In computational complexity theory, the linear search problem is an optimal search problem introduced by Richard E. Bellman and independently considered by Anatole Beck.
"An immobile hider is located on the real line according to a known probability distribution. A searcher, whose maximal velocity is one, starts from the origin and wishes to discover the hider in minimal expected time. It is assumed that the searcher can change the direction of his motion without any loss of time. It is also assumed that the searcher cannot see the hider until he actually reaches the point at which the hider is located and the time elapsed until this moment is the duration of the game."

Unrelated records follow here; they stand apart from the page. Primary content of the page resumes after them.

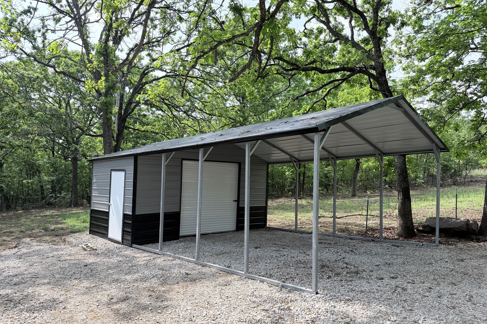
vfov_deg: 51.2
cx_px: 244
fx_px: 338
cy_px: 176
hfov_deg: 71.5
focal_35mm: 25
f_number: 1.78
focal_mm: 6.76
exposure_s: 1/2169
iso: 100
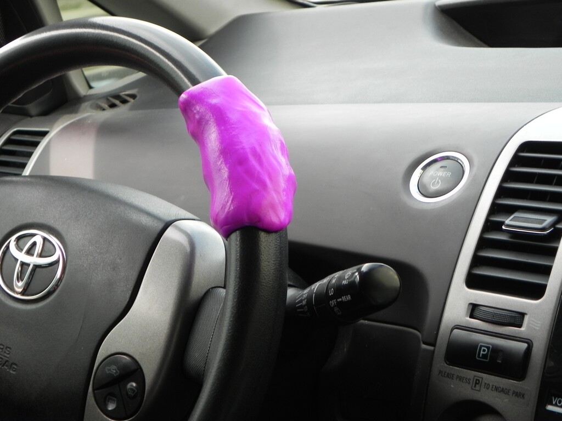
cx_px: 281
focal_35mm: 66
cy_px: 210
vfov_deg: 22.3
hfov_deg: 29.4
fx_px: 1072
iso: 160
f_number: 3.5
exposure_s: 1/114
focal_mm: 11.8
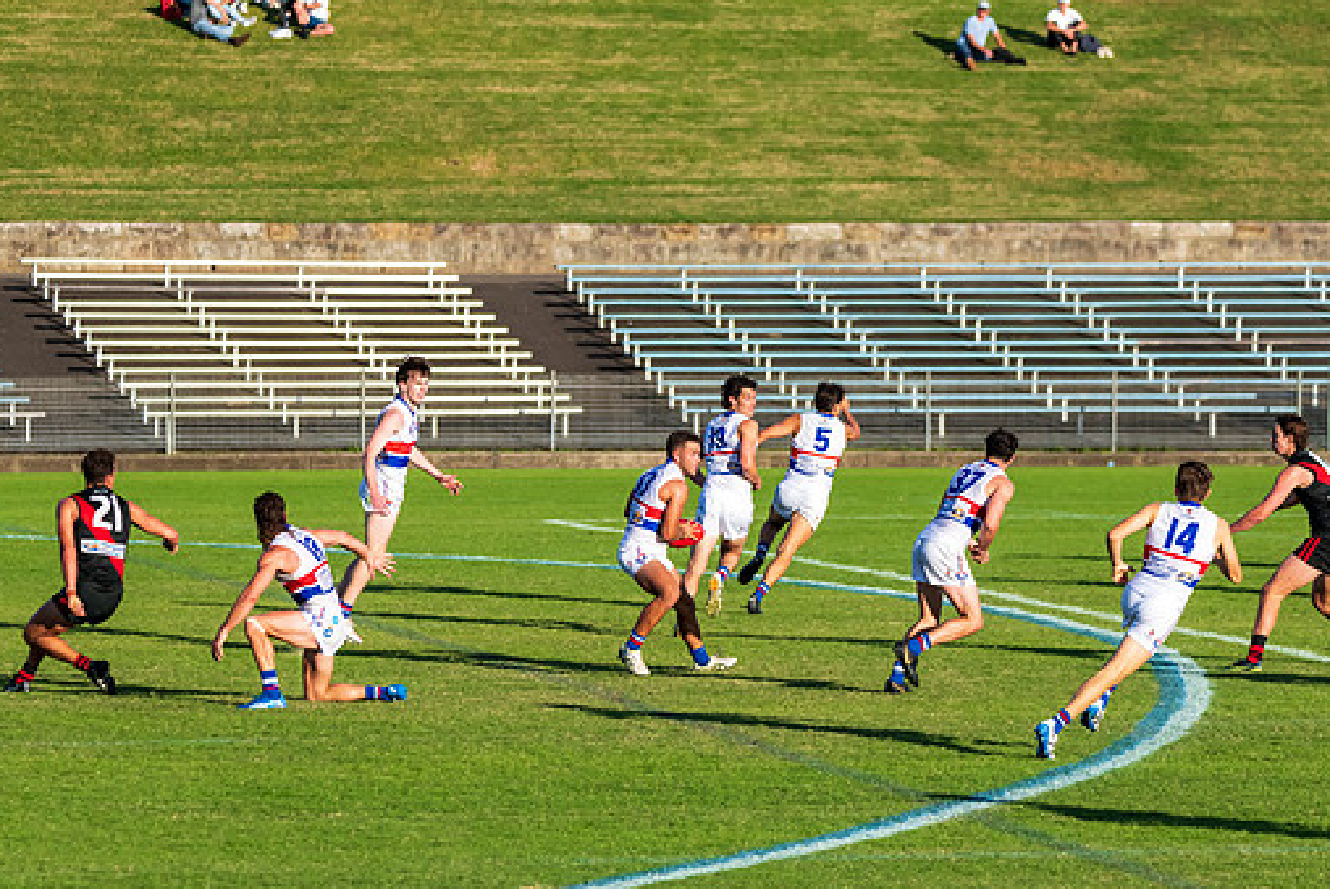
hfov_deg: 7.3
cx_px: 730
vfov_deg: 4.9
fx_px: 10390
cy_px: 488
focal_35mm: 281
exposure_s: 1/4000
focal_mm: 220
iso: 1000
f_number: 5.3
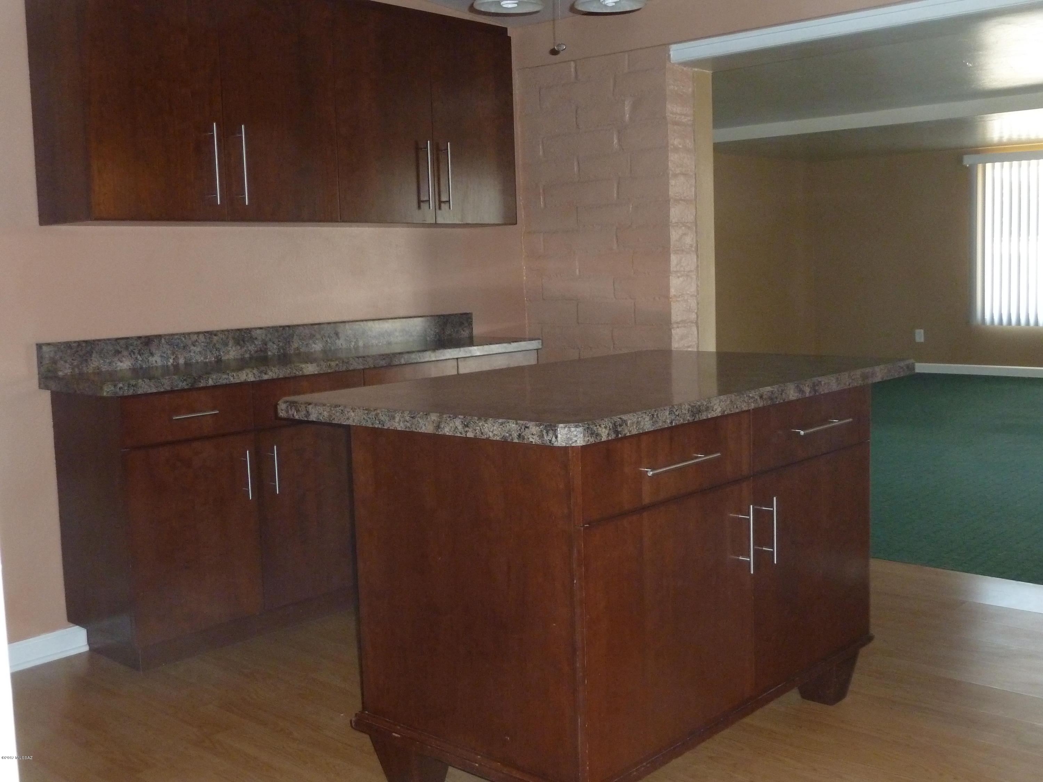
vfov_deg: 38.7
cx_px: 522
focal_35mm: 37
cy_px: 391
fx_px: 1115
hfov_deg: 50.1
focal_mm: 6.1
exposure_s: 1/25
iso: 400
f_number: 3.6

The problem is to find the hider in the shortest time possible. Generally, since the hider could be on either side of the searcher and an arbitrary distance away, the searcher has to oscillate back and forth, i.e., the searcher has to go a distance x1 in one direction, return to the origin and go distance x2 in the other direction, etc., (the length of the n-th step being denoted by xn). (However, an optimal solution need not have a first step and could start with an infinite number of small 'oscillations'.) This problem is usually called the linear search problem and a search plan is called a trajectory.
The linear search problem for a general probability distribution is unsolved.[1] However, there exists a dynamic programming algorithm that produces a solution for any discrete distribution and also an approximate solution, for any probability distribution, with any desired accuracy.
The linear search problem was solved by Anatole Beck and Donald J. Newman (1970) as a two-person zero-sum game. Their minimax trajectory is to double the distance on each step and the optimal strategy is a mixture of trajectories that increase the distance by some fixed constant. This solution gives search strategies that are not sensitive to assumptions concerning the distribution of the target. Thus, it also presents an upper bound for a worst-case scenario. This solution was obtained in the framework of an online algorithm by Shmuel Gal, who also generalized this result to a set of concurrent rays. The best online competitive ratio for the search on the line is 9 but it can be reduced to 4.6 by using a randomized strategy. Demaine et al. gave an online solution with a turn cost.
These results were rediscovered in the 1990s by computer scientists as the cow path problem.